Laminate flooring installed over concrete adds warmth and improves the design quality of the space. Laminate flooring is not as durable as hardwood or tile, but when it is installed properly it will last for several years. When it comes time for the floor to go, however, replacing will be a big project. These tips will help make it easier.
Removing Floating Laminate Flooring
Since this flooring is not glued to the concrete, it is just a matter of cutting through a few floor slats to pull up the material. The floating laminate flooring snaps together in a tongue-and-groove fashion and is secured with adhesive along the edges where the flooring meets the walls.
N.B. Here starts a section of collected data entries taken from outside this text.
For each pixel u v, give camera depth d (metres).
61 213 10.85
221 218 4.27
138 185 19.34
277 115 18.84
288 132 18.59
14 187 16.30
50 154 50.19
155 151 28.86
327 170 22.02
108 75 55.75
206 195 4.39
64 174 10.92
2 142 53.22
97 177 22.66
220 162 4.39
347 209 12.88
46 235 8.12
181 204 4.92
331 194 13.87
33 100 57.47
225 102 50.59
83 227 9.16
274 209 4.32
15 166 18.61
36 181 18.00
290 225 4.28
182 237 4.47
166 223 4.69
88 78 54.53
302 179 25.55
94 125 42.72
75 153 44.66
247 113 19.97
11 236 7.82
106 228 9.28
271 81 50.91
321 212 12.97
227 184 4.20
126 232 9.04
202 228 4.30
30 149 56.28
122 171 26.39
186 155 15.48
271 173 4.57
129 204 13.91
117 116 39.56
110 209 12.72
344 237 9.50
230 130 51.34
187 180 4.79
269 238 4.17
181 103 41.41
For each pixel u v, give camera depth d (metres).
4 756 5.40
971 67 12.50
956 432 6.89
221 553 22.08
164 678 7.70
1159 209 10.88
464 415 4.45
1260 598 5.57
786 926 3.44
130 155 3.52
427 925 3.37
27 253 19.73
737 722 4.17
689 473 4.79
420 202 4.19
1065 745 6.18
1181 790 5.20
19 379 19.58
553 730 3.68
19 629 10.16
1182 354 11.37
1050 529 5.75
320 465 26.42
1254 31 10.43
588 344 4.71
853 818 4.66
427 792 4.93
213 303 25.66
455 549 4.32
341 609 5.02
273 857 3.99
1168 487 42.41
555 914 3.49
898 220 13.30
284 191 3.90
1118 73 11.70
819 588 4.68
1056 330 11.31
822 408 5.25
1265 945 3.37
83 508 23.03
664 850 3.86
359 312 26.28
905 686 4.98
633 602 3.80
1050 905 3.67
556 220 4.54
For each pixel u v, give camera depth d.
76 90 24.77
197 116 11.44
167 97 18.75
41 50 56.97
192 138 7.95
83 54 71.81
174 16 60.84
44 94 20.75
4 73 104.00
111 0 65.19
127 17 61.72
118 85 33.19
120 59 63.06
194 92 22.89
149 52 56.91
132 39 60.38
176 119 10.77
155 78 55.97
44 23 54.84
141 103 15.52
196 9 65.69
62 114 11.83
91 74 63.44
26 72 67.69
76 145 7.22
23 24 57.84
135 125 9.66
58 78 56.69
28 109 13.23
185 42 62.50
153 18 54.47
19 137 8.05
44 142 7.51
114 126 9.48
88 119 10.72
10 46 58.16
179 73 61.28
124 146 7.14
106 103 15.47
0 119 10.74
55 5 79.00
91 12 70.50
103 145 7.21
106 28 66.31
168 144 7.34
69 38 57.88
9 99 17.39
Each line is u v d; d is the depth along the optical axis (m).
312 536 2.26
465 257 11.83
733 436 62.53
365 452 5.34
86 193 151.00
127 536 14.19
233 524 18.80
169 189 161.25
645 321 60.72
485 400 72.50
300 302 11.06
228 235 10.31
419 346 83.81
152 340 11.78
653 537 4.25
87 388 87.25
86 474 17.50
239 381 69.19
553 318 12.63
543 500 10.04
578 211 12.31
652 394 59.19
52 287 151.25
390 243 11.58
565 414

Dissolve the adhesive with a solvent recommended for laminate floors or use a heat gun to melt it. Once it is soft, use a crowbar and hammer to pry up the first slat. Removing the rest of the floor should be easy. Clean any remaining adhesive before preparing your concrete floor for its new finish.
Removing Glued-On Laminate Flooring
Sometimes laminate flooring is installed with glue. If your laminate flooring has been in place for a long time, have the materials examined by a home inspector for possible health hazards before continuing. According to the Minnesota Green Affordable Housing Guide, some old laminate tiles may contain asbestos or volatile organic compounds (VOCs) such as formaldehyde.
Wear heat-resistant gloves and eye protection when removing the flooring. Use a heating gun to loosen the glue. If you can find a small gap along a wall to insert a crowbar, then this is a good starting point. If not, you may have to use a circular saw with the blade set to 1 inch or less to cut across a section of the flooring. You will then be able to pry it up.
The first piece may be the most difficult piece to remove because you have to wait for the heat to penetrate the flooring. After the first piece is removed, you can place the heating gun closer to the underlying adhesive. As the gun heats up and softens the adhesive, pull up the laminate flooring.
Once all of the flooring is removed, clean any residual adhesive with an industrial-strength floor adhesive remover. Make sure the space is well ventilated and wear a face mask for protection from the fumes.
Removing Laminate Tiles from Concrete
Laminate floor tiles can be difficult to remove from concrete. Some tiles may come up easily, especially the ones in the corners or along the walls, while the high-traffic tiles may present more of a challenge.
Remove any tiles that are easy to pull up. For the more difficult tiles, use a bucket of hot water and dish soap to saturate them. The mixture can seep under the tiles and help loosen the adhesive bond.
Use a flat edged tool--a hand-held or poll floor scraper, or a flat-edged shovel--and work it underneath the tiles to pull them from the concrete. Continue until all of the tiles are removed. Clean the floor with an adhesive remover and mop the area. Allow the surface time to thoroughly dry before installing your new flooring.